**Directive**
Copy out the data below word for word, omitting the pictures.

**Records**

+ + + + +

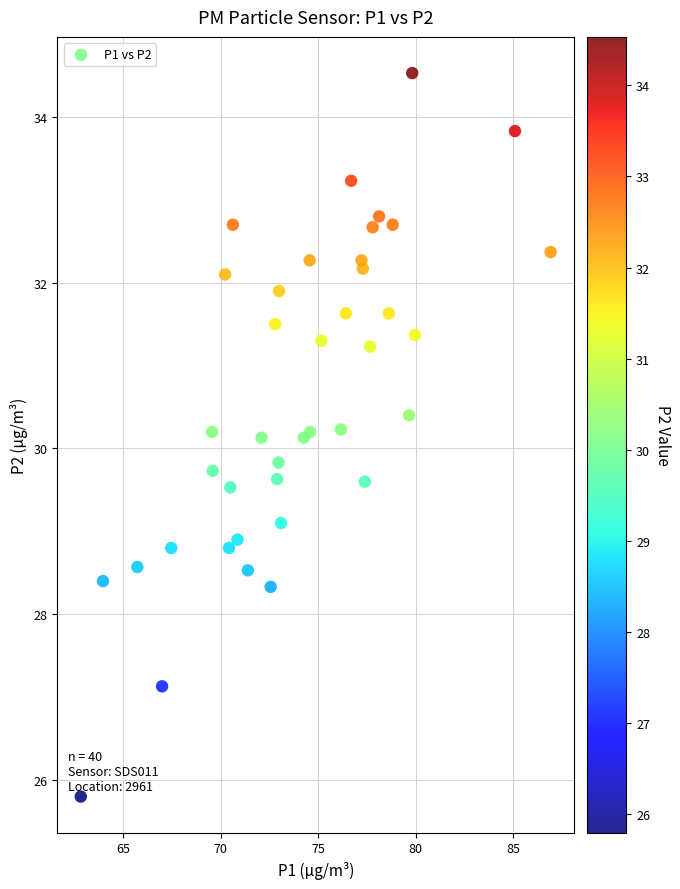

What is the range of Y values (max minus min)?

8.7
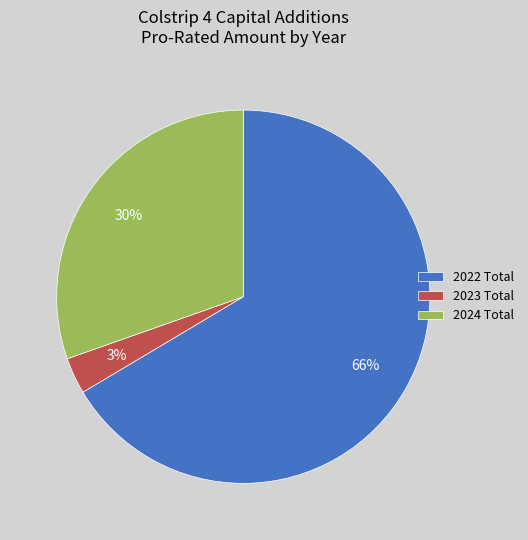

Rank the categories by value from lowest to highest.

2023 Total, 2024 Total, 2022 Total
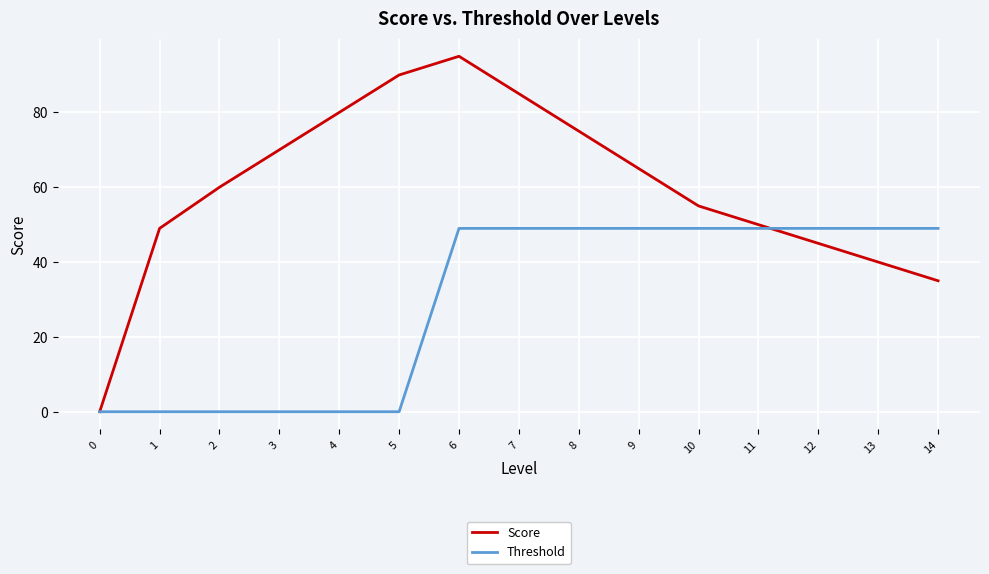

The Score series shows 107 at 4. True or false?

False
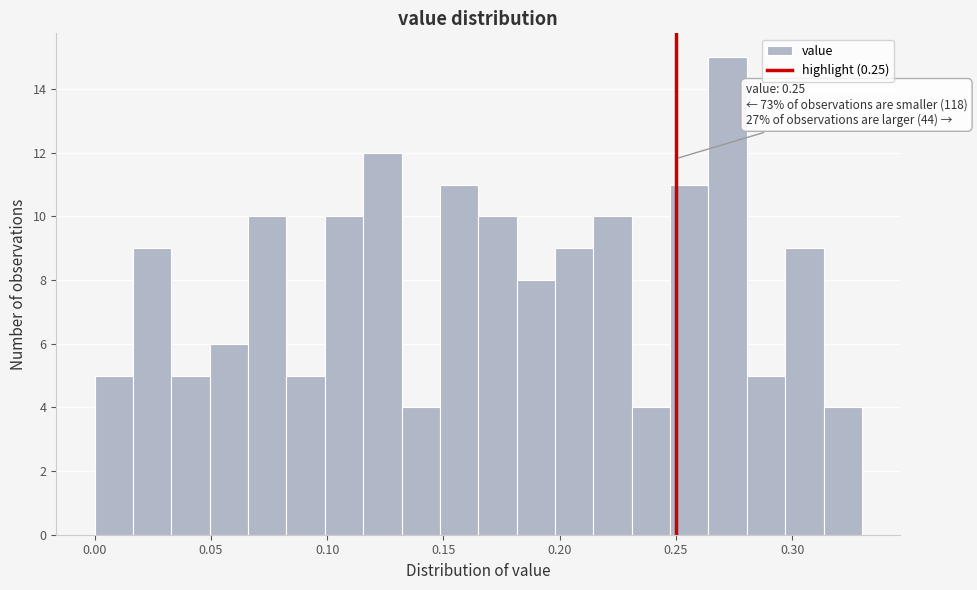

Read against the x-axis, roughly where is the centre of the tallest bar?

0.270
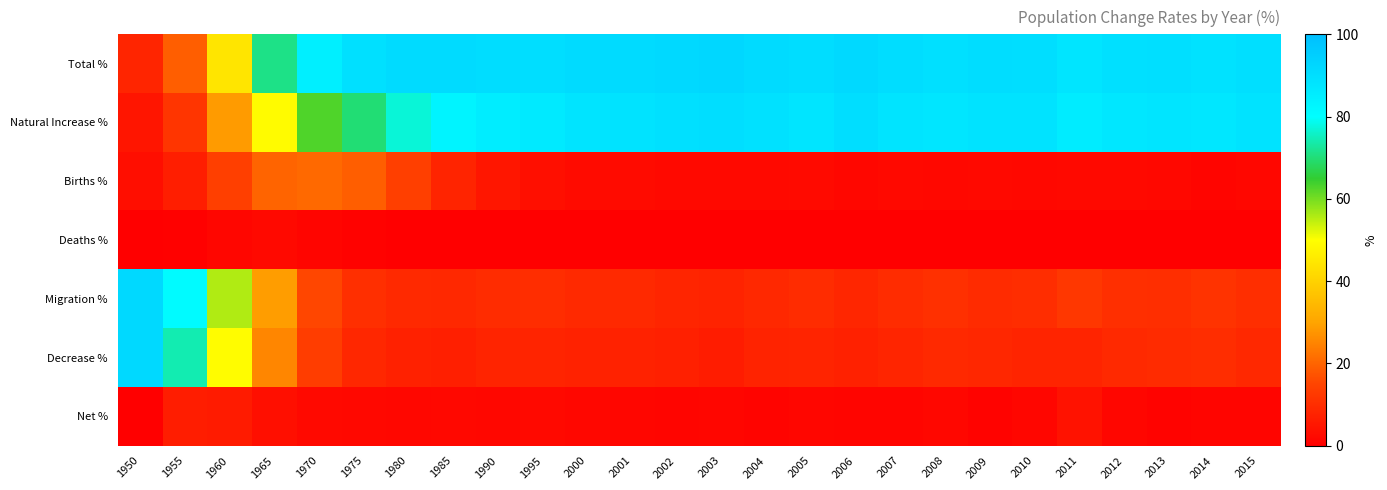

How many data points does each series have?

26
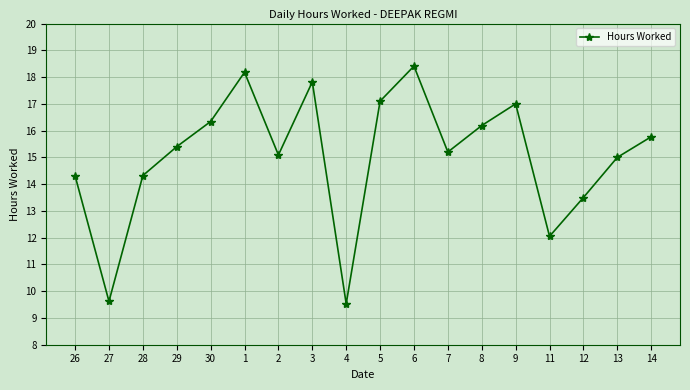

What is the label of the 8th point from the left?

3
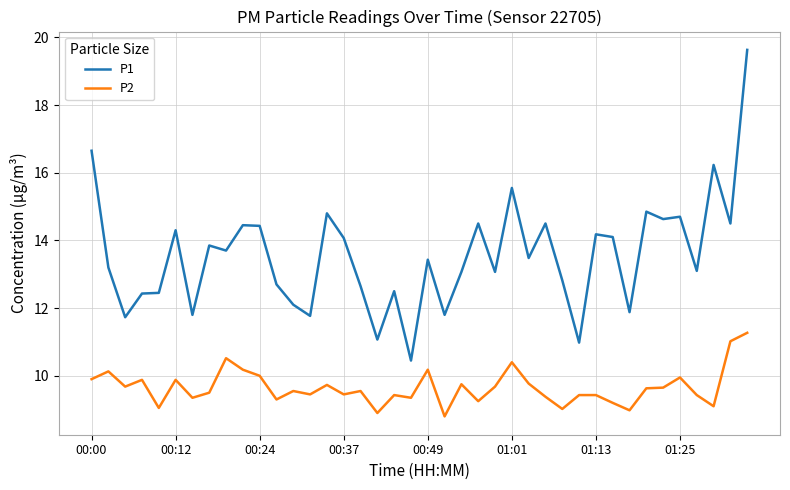

What is the smallest value displayed?

8.8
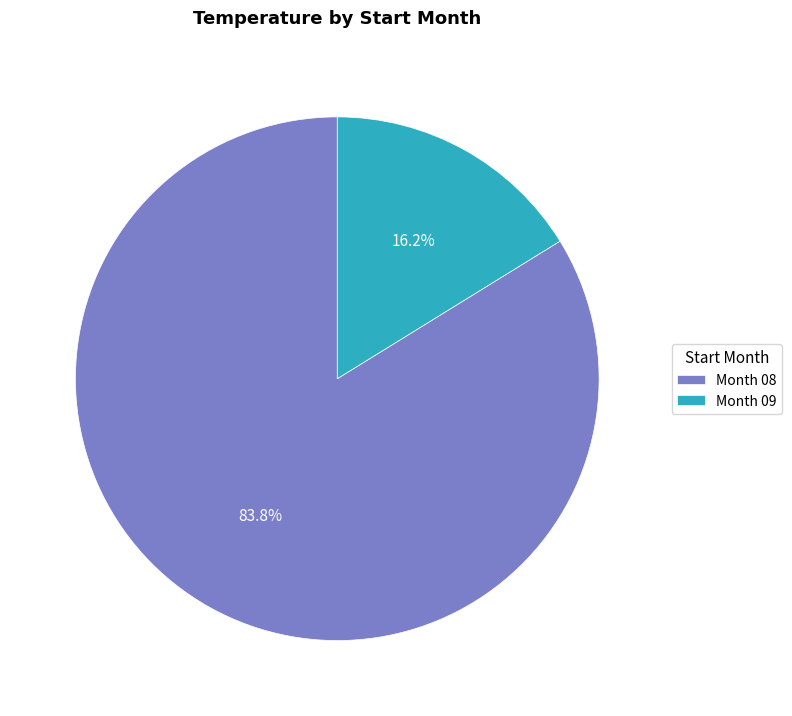

Which slice is the largest?

Month 08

+ + + + +

**Answer space**
What is the range of Y values (max minus min)?

8.7

Rank the categories by value from lowest to highest.

2023 Total, 2024 Total, 2022 Total

The Score series shows 107 at 4. True or false?

False

Read against the x-axis, roughly where is the centre of the tallest bar?

0.270

How many data points does each series have?

26

What is the label of the 8th point from the left?

3

What is the smallest value displayed?

8.8

Which slice is the largest?

Month 08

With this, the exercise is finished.